I was always a “sick kid.” This meant lots of ear infections, an asthma diagnosis in my early 20s, and more visits to doctor’s offices than I could ever count. In nursing school, I would get sick frequently. It was always brushed off because “everyone catches everything” when you’re in training. But I caught everything. I was getting sick every other month, and it always took me longer to recover. I also experienced constant, severe fatigue. I noticed I needed more sleep than my peers, and I was still tired all of the time.
I was feeling progressively worse, so I started going to specialists to try and find answers. A pulmonologist decided to get my Immunoglobulin G (IgG) levels tested. This one test, which measured the function of my immune system and its ability to fight off infections changed everything. Sure enough, my levels were not very good, so he sent me to see an immunologist. If this doctor had not thought outside the box, and if I had not gotten that one test, who knows when I would have found the answers to my life-long health challenges.
After seeing the immunologist, I finally got the diagnosis that explained everything I had gone through my whole life: common variable immune deficiency, a type of primary immunodeficiency (PI) disease. Living with PI simply means my body’s immune system isn’t working like it should. Unlike autoimmune disorders, where your body is fighting against itself, with PIs, your immune system has trouble fighting at all.1 This explained why I was always more vulnerable to infections and why it always took me so long to recover. PI is rare, affecting 1 in 1,200 people in the U.S.2, and there are over 450 different types.3
My family, especially my parents, was overjoyed at my diagnosis because now we knew what was going on and could do something about it. It was also nice to have validation. Doctors had accused me of faking it and had dismissed my symptoms in the past.
For me, though, the relief was complicated. Getting this diagnosis meant acknowledging I was a “sick person” who had a chronic condition that wouldn’t go away.
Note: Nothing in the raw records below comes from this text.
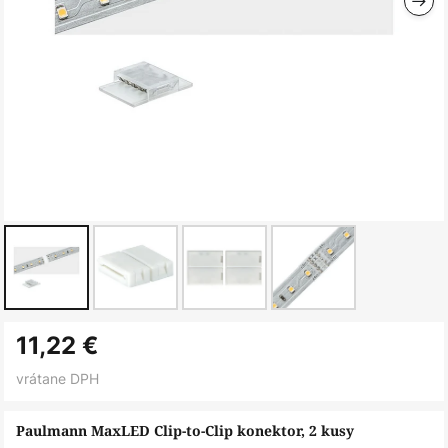
Preskočiť
11,22 €
na
začiatok
vrátane DPH
galérie
obrázkov
Paulmann MaxLED Clip-to-Clip konektor, 2 kusy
Like other people who face health challenges, it’s hard to pretend you don’t want to be “normal” every once in a while. Unfortunately, my unwillingness to accept the reality of my condition affected my decisions about treatment. I was willing to try different antibiotics, but getting immunoglobulin (Ig) therapy like my doctor recommended, which replaces the antibodies (immunoglobulins) that are missing or not working properly in people with PI, intimidated me.4
After two years, I finally got so sick my doctor simply said, “Listen, this isn’t working.” I agreed that Ig therapy was worth trying. Despite my initial hesitation, I was relieved when we finally started. I was able to get my infusions at home (I’m a nurse, and didn’t want to spend even more time at the hospital!). My mom is a nurse too, so in the beginning it was comforting to know she’d be right there with me.
The management plan that my doctor and I agreed on together has become part of my new normal, and my husband and I use my weekly infusions to spend time together. We’ll order pizza, watch a movie, and snuggle up with our dog. Now, I personally understand the importance of donating plasma. Plasma is a specific part of the blood filled with immune cells needed to fight off infections — and it’s how they can make IgG therapies.5,6 When people donate plasma, it makes these therapies available for people like me.
I want people with PI to know that even though our “normal” might look different, I got married, am looking forward to having a family, and have hobbies I enjoy. I love crafting, painting, and have a weird obsession with tie dye. I’ve also been lucky to have such a supportive family, and the connections I’ve made through MyIgSource have been invaluable as well. MyIgSource is a unique community with helpful information, resources, and peer-to-peer support for those living with primary immunodeficiency.
Now, I’m in my 30s and pregnant with my first child. When the doctor said everything was “normal” for the baby at my 20-week ultrasound, I cried tears of joy. I had never heard a doctor say that to me before. For my child, having a mom with PI will be his normal, and we’ll navigate life with it together.
1 Ballow, M., et al., (2019). Antibody Immune Deficiencies. In Patient & Family Handbook for Primary Immunodeficiency diseases (6th ed., pp. 18–20). Textbook, IDF Immune Deficiency Foundation.
2 McCusker, C., Upton, J., & Warrington, R. (2018). Primary immunodeficiency. Allergy, Asthma & Clinical Immunology, 14(S2), 2. https://doi.org/10.1186/s13223-018-0290-5
3 Immune Deficiency Foundation. About Primary Immunodeficiencies | Immune Deficiency Foundation. (n.d.). Retrieved March 16, 2022, from https://primaryimmune.org/about-primary-immunodeficiencies
4 Ballow, M., et al., (2019). Antibody Immune Deficiencies. In Patient & Family Handbook for Primary Immunodeficiency diseases (6th ed., pp. 23). Textbook, IDF Immune Deficiency Foundation.
5 Ballow, M., et al., (2019). Antibody Immune Deficiencies. In Patient & Family Handbook for Primary Immunodeficiency diseases (6th ed., pp. 13). Textbook, IDF Immune Deficiency Foundation.